The expected output is the complete listing, unchanged.

───── Input ─────

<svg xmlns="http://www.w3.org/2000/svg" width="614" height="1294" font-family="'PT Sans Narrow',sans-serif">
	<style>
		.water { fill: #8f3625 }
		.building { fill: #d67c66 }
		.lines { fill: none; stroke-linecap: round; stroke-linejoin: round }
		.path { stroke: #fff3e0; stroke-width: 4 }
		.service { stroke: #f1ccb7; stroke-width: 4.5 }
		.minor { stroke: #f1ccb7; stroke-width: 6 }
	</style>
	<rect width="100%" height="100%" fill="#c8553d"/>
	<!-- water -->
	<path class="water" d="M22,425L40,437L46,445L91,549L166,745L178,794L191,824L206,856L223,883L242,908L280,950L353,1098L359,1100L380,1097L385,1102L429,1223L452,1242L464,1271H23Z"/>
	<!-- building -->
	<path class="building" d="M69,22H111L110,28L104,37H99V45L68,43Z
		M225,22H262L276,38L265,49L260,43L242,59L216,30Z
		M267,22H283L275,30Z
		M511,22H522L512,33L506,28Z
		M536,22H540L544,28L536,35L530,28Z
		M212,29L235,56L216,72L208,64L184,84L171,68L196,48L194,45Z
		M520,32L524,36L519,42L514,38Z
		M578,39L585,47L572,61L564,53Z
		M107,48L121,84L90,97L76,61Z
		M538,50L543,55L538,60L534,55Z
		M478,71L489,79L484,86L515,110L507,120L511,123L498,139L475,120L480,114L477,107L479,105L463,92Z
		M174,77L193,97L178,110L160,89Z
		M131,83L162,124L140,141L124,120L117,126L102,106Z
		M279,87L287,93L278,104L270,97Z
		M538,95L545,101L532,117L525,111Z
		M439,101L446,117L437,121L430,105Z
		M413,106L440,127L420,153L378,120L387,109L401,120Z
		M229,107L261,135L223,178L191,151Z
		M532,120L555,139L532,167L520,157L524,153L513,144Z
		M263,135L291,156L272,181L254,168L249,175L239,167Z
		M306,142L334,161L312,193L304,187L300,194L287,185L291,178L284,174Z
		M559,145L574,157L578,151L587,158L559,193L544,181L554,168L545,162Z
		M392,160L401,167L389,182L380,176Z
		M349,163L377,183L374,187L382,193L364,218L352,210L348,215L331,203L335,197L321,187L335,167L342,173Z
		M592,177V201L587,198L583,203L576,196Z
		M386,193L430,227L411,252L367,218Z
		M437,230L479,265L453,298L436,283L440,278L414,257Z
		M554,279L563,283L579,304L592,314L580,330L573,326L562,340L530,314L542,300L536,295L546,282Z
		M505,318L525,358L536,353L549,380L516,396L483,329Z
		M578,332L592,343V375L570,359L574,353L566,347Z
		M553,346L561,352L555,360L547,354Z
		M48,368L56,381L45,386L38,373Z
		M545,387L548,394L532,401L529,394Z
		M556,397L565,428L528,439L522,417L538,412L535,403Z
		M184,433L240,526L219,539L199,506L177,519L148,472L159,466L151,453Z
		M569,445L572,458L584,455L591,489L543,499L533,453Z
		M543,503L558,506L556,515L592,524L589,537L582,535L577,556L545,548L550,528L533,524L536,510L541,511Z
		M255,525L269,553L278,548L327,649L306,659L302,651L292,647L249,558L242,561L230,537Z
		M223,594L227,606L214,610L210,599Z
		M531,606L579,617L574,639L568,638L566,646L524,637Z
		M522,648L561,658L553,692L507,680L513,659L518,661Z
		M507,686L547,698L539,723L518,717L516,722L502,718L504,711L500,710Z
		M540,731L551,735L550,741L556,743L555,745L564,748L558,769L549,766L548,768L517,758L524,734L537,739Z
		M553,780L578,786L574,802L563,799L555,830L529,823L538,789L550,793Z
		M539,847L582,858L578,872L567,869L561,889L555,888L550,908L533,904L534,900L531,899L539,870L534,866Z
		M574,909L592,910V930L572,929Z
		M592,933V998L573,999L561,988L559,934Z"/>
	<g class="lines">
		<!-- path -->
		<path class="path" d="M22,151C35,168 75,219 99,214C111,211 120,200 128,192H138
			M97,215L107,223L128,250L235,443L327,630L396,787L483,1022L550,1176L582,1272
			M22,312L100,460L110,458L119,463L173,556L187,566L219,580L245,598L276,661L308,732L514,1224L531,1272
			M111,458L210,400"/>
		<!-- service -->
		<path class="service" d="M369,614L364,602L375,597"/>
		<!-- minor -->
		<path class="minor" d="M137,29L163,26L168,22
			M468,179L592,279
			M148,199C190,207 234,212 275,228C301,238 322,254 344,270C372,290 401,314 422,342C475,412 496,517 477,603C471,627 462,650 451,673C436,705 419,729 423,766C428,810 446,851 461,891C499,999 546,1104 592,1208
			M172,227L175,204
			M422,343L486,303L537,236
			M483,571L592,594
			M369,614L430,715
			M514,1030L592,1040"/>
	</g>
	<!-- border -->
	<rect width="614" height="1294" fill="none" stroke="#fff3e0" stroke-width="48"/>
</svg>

─────

Answer for the task:
<svg xmlns="http://www.w3.org/2000/svg" width="614" height="1294" font-family="'PT Sans Narrow',sans-serif">
	<style>
		.water { fill: #8f3625 }
		.building { fill: #d67c66 }
		.lines { fill: none; stroke-linecap: round; stroke-linejoin: round }
		.path { stroke: #fff3e0; stroke-width: 4 }
		.service { stroke: #f1ccb7; stroke-width: 4.5 }
		.minor { stroke: #f1ccb7; stroke-width: 6 }
	</style>
	<rect width="100%" height="100%" fill="#c8553d"/>
	<!-- water -->
	<path class="water" d="M22,425L40,437L46,445L91,549L166,745L178,794L191,824L206,856L223,883L242,908L280,950L353,1098L359,1100L380,1097L385,1102L429,1223L452,1242L464,1271H23Z"/>
	<!-- building -->
	<path class="building" d="M69,22H111L110,28L104,37H99V45L68,43Z
		M225,22H262L276,38L265,49L260,43L242,59L216,30Z
		M267,22H283L275,30Z
		M511,22H522L512,33L506,28Z
		M536,22H540L544,28L536,35L530,28Z
		M212,29L235,56L216,72L208,64L184,84L171,68L196,48L194,45Z
		M520,32L524,36L519,42L514,38Z
		M578,39L585,47L572,61L564,53Z
		M107,48L121,84L90,97L76,61Z
		M538,50L543,55L538,60L534,55Z
		M478,71L489,79L484,86L515,110L507,120L511,123L498,139L475,120L480,114L477,107L479,105L463,92Z
		M174,77L193,97L178,110L160,89Z
		M131,83L162,124L140,141L124,120L117,126L102,106Z
		M279,87L287,93L278,104L270,97Z
		M538,95L545,101L532,117L525,111Z
		M439,101L446,117L437,121L430,105Z
		M413,106L440,127L420,153L378,120L387,109L401,120Z
		M229,107L261,135L223,178L191,151Z
		M532,120L555,139L532,167L520,157L524,153L513,144Z
		M263,135L291,156L272,181L254,168L249,175L239,167Z
		M306,142L334,161L312,193L304,187L300,194L287,185L291,178L284,174Z
		M559,145L574,157L578,151L587,158L559,193L544,181L554,168L545,162Z
		M392,160L401,167L389,182L380,176Z
		M349,163L377,183L374,187L382,193L364,218L352,210L348,215L331,203L335,197L321,187L335,167L342,173Z
		M592,177V201L587,198L583,203L576,196Z
		M386,193L430,227L411,252L367,218Z
		M437,230L479,265L453,298L436,283L440,278L414,257Z
		M554,279L563,283L579,304L592,314L580,330L573,326L562,340L530,314L542,300L536,295L546,282Z
		M505,318L525,358L536,353L549,380L516,396L483,329Z
		M578,332L592,343V375L570,359L574,353L566,347Z
		M553,346L561,352L555,360L547,354Z
		M48,368L56,381L45,386L38,373Z
		M545,387L548,394L532,401L529,394Z
		M556,397L565,428L528,439L522,417L538,412L535,403Z
		M184,433L240,526L219,539L199,506L177,519L148,472L159,466L151,453Z
		M569,445L572,458L584,455L591,489L543,499L533,453Z
		M543,503L558,506L556,515L592,524L589,537L582,535L577,556L545,548L550,528L533,524L536,510L541,511Z
		M255,525L269,553L278,548L327,649L306,659L302,651L292,647L249,558L242,561L230,537Z
		M223,594L227,606L214,610L210,599Z
		M531,606L579,617L574,639L568,638L566,646L524,637Z
		M522,648L561,658L553,692L507,680L513,659L518,661Z
		M507,686L547,698L539,723L518,717L516,722L502,718L504,711L500,710Z
		M540,731L551,735L550,741L556,743L555,745L564,748L558,769L549,766L548,768L517,758L524,734L537,739Z
		M553,780L578,786L574,802L563,799L555,830L529,823L538,789L550,793Z
		M539,847L582,858L578,872L567,869L561,889L555,888L550,908L533,904L534,900L531,899L539,870L534,866Z
		M574,909L592,910V930L572,929Z
		M592,933V998L573,999L561,988L559,934Z"/>
	<g class="lines">
		<!-- path -->
		<path class="path" d="M22,151C35,168 75,219 99,214C111,211 120,200 128,192H138
			M97,215L107,223L128,250L235,443L327,630L396,787L483,1022L550,1176L582,1272
			M22,312L100,460L110,458L119,463L173,556L187,566L219,580L245,598L276,661L308,732L514,1224L531,1272
			M111,458L210,400"/>
		<!-- service -->
		<path class="service" d="M369,614L364,602L375,597"/>
		<!-- minor -->
		<path class="minor" d="M137,29L163,26L168,22
			M468,179L592,279
			M148,199C190,207 234,212 275,228C301,238 322,254 344,270C372,290 401,314 422,342C475,412 496,517 477,603C471,627 462,650 451,673C436,705 419,729 423,766C428,810 446,851 461,891C499,999 546,1104 592,1208
			M172,227L175,204
			M422,343L486,303L537,236
			M483,571L592,594
			M369,614L430,715
			M514,1030L592,1040"/>
	</g>
	<!-- border -->
	<rect width="614" height="1294" fill="none" stroke="#fff3e0" stroke-width="48"/>
</svg>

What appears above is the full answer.